For a conductor, there can be a couple of ways to bid farewell to their orchestra. Sylvain Cambreling, who worked with the Yomiuri Nippon Symphony Orchestra as a Principal Conductor for nine seasons, decided to dedicate his final three weeks in Tokyo with these technically superior craftsmen to some of his pieces de resistance, including Ibert's Escales, Debussy's La Mer and Berlioz's Symphonie fantastique. His latest delicate present to the orchestra and to music lovers in Tokyo was this special concert, entitled "Everlasting Journey of Music" – a full package of rarely played chamber orchestra pieces with a modern French flavor.

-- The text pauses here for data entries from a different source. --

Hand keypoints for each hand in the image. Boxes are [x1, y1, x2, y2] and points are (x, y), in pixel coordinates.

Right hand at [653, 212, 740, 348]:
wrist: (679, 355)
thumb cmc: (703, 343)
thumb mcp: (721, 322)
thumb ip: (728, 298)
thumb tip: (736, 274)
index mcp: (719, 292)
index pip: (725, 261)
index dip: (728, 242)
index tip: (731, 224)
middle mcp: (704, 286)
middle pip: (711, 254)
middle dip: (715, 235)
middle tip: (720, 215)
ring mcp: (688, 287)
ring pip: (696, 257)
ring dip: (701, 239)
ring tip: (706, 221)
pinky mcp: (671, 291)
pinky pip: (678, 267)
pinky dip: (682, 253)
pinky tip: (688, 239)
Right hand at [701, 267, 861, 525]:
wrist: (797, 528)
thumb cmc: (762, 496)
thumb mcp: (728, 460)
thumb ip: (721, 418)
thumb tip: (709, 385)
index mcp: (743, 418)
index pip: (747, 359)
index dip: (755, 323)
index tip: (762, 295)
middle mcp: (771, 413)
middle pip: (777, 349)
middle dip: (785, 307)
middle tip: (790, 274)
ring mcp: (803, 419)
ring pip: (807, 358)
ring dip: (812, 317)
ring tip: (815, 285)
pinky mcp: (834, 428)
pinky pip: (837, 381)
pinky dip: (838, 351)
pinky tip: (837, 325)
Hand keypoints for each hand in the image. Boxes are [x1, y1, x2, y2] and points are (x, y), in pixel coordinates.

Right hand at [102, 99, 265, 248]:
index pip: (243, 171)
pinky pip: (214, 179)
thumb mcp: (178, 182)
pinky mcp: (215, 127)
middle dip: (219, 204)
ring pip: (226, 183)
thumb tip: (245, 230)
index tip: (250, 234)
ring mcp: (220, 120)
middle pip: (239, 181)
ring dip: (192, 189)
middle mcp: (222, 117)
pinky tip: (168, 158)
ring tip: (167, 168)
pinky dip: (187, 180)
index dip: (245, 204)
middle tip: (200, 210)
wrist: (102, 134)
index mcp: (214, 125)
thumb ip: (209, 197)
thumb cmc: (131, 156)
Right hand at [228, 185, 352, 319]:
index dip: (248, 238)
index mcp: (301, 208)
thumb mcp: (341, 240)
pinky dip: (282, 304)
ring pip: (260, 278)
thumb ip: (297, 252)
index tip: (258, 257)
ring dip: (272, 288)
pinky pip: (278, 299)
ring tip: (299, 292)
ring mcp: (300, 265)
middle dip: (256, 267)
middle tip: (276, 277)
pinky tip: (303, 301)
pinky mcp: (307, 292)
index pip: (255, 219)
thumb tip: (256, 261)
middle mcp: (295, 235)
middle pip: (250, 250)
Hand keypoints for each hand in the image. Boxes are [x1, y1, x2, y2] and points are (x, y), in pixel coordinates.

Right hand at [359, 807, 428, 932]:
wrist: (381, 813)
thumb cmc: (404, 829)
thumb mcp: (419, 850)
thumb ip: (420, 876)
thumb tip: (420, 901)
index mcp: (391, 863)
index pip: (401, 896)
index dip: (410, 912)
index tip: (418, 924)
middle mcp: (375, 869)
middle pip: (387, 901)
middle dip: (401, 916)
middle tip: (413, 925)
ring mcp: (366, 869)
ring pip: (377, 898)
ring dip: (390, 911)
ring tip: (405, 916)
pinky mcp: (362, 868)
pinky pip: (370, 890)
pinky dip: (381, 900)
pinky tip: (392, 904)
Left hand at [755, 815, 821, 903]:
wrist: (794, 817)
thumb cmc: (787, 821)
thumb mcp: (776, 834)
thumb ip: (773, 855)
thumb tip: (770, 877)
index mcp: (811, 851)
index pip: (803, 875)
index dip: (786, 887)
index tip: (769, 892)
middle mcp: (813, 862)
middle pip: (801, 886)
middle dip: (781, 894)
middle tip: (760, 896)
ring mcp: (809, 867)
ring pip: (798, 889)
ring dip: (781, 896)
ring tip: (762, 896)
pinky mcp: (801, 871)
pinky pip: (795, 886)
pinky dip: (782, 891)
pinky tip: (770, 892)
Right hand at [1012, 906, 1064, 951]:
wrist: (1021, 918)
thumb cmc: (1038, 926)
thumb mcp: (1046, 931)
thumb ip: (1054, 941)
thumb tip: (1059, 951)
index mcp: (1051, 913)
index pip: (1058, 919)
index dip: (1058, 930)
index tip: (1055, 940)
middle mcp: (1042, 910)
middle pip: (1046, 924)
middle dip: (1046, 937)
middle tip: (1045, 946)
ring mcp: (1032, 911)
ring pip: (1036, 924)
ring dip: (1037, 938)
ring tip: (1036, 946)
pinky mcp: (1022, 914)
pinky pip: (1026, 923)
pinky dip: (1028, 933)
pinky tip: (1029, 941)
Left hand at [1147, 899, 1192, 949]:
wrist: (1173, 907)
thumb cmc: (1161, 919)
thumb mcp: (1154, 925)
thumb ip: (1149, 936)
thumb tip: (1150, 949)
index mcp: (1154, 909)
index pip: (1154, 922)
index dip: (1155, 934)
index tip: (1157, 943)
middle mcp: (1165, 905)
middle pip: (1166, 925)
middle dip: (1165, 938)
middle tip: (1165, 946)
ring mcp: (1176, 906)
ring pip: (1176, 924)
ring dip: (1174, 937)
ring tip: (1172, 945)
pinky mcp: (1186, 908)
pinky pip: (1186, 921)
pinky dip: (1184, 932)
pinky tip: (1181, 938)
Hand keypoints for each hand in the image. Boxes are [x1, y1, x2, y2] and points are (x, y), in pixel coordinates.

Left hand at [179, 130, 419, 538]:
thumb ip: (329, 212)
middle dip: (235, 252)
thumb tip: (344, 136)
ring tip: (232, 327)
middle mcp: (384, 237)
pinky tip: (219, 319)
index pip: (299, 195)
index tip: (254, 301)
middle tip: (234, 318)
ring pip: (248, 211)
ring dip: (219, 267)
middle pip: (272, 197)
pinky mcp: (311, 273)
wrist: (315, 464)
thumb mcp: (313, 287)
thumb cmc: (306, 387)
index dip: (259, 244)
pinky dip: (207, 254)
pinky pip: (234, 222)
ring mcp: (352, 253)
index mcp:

The concert was held at Kioi Hall, an 800-seat venue best suited for chamber orchestras. Cambreling came on stage together with seven wind players and one double bass. The night opened with Edgard Varèse's Octandre, a nice short appetizer and prelude for the 20th-century post Stravinsky sound world to come. Despite the small forces, Cambreling conducted every bar, proclaiming to the audience that this was more than a chamber music concert.
Japanese modern music lovers always feel some degree of uneasiness with Olivier Messiaen's Sept Haikai. This piece, to Messiaen what Escales was to Ibert, is a collection of music essays inspired by his first visit to Japan in 1962. The solo was played by pianist Pierre-Laurent Aimard. Cambreling's approach to this post-war Japanese soundscape was a very honest presentation of the score without too much commitment to Japonaiserie. Aimard, as well as Cambreling, knew this music so well. Sitting within a lot of percussion musicians and brilliantly playing his cadenza parts, Aimard acted as a member of the orchestra. Even with Aimard's exquisite control and Cambreling's good ear, it was hard to find the perfect balance between winds, percussion and strings in this venue, especially in the third movement "Yamanaka-cadenza" – the songs of birds by the wind instruments after the piano cadenza. The fourth movement "Gagaku" (which is a type of Japanese traditional court music) is awkward to listen to. Japanese audiences and musicians know that this is not a real Gakaku but a piece re-created in Messiaen's head. Cambreling and the Yomiuri wind musicians created a very beautiful non-vibrato Gakaku-like pure timbre, yet the solo trumpet sounded nothing but Messiaen world: maybe this is what Messiaen had heard in Japan. The most impressive movement of all was "Birds of Karuizawa". Without string section, wind and percussion players (Aimard was one of them) it eloquently built up the beautiful sound panorama of a small resort village North of Tokyo.